As contemplated by the Arrangement Agreement, UEC expects to apply to list its shares issuable under the proposed Arrangement on the NYSE Amex equities exchange on closing. It is anticipated that the shares of CUE will be delisted from the TSX Venture Exchange following completion of the Arrangement.
The foregoing description of the Arrangement and the Arrangement Agreement is not complete and is qualified in its entirety by reference to the Arrangement Agreement, and the Plan of Arrangement attached as Schedule "1" thereto, which is filed as Exhibit 10.1 hereto. Pursuant to the terms of the Arrangement Agreement, Cue provided a Target Disclosure Letter to UEC, dated January 20, 2012, which is filed as Exhibit 10.2 hereto.

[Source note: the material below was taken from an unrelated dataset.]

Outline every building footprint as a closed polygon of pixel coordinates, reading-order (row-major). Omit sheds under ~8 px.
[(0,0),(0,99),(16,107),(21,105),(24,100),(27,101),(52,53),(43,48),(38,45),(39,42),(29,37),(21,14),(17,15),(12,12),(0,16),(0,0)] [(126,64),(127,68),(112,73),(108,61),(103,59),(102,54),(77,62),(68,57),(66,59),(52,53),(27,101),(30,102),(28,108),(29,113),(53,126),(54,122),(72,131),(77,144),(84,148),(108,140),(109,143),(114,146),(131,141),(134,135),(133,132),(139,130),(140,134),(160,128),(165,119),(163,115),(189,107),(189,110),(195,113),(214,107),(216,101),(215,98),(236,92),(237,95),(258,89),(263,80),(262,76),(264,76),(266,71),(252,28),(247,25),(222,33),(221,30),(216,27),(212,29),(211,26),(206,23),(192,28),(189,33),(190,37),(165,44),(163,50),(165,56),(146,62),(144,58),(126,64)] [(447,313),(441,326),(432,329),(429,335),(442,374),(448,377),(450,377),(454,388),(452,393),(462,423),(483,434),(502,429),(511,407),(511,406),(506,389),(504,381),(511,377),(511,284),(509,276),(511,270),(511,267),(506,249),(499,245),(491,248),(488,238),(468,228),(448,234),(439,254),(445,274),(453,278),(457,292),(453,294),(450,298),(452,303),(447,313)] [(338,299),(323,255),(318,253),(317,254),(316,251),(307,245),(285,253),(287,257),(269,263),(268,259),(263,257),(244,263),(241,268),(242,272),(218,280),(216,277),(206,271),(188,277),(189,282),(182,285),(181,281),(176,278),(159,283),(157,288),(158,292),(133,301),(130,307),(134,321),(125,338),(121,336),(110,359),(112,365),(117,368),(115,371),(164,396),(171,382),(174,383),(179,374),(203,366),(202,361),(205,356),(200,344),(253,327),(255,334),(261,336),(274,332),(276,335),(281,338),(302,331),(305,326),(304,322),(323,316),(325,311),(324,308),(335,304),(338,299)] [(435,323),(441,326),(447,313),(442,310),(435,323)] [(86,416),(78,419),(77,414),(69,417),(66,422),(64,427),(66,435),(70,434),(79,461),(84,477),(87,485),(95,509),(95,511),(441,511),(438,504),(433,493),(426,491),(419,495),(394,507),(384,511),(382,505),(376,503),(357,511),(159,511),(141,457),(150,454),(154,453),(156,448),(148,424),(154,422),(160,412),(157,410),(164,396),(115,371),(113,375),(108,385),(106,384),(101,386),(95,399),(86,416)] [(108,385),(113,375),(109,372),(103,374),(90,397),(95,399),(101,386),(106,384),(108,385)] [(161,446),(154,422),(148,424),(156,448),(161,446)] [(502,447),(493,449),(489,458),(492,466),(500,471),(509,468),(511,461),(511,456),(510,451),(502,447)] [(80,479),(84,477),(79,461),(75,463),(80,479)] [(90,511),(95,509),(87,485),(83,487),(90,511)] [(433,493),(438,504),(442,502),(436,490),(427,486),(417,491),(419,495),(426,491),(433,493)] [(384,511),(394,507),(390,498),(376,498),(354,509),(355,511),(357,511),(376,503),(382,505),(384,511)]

In connection with the Arrangement Agreement and in order to assist Cue with various costs associated with the completion of the Transaction, UEC has agreed to provide Cue, prior to and concurrent with the intended closing of the Transaction, a USD $335,000 loan on the terms set out in a Secured Loan Agreement, dated January 20, 2012, between UEC and Cue (the "Loan Agreement") to be used as agreed to between UEC and Cue pursuant the Loan Agreement. A copy of the Loan Agreement is attached hereto as Exhibit 10.3. The foregoing description of the Loan Agreement is qualified in its entirety by reference to the full text of the Loan Agreement.
In conjunction with the Arrangement Agreement, the directors and officers of Cue, together with certain additional shareholders of Cue, entered into voting agreements (the "Voting Agreements") with UEC as of January 25, 2012, pursuant to which they have agreed to vote their Cue Shares in favor of the Arrangement. The Cue Shares subject to the Voting Agreements represent approximately 51.8% of Cue's outstanding common shares as of January 20, 2012. A copy of the Form of Voting Agreement is attached hereto as Exhibit 10.4 hereto. The foregoing description of the Form of Voting Agreement is qualified in its entirety by reference to the full text of the Form of Voting Agreement.
SECTION 9 - FINANCIAL STATEMENTS AND EXHIBITS
Item 9.01 Financial Statements and Exhibits
Exhibit No. | Description |
10.1 | Arrangement Agreement, dated January 20, 2012, between Uranium Energy Corp. and Cue Resources Ltd. |
10.2 | Target Disclosure Letter pursuant to the Arrangement Agreement, dated January 20, 2012. |
10.3 | Secured Loan Agreement, dated January 20, 2012, between Uranium Energy Corp. and Cue Resources Ltd. |
10.4 | Form of Lock-Up Agreement between Uranium Energy Corp. and certain shareholders of Cue Resources Ltd. |
SIGNATURES
Pursuant to the requirements of the Securities Exchange Act of 1934, the registrant has duly caused this report to be signed on its behalf by the undersigned hereunto duly authorized.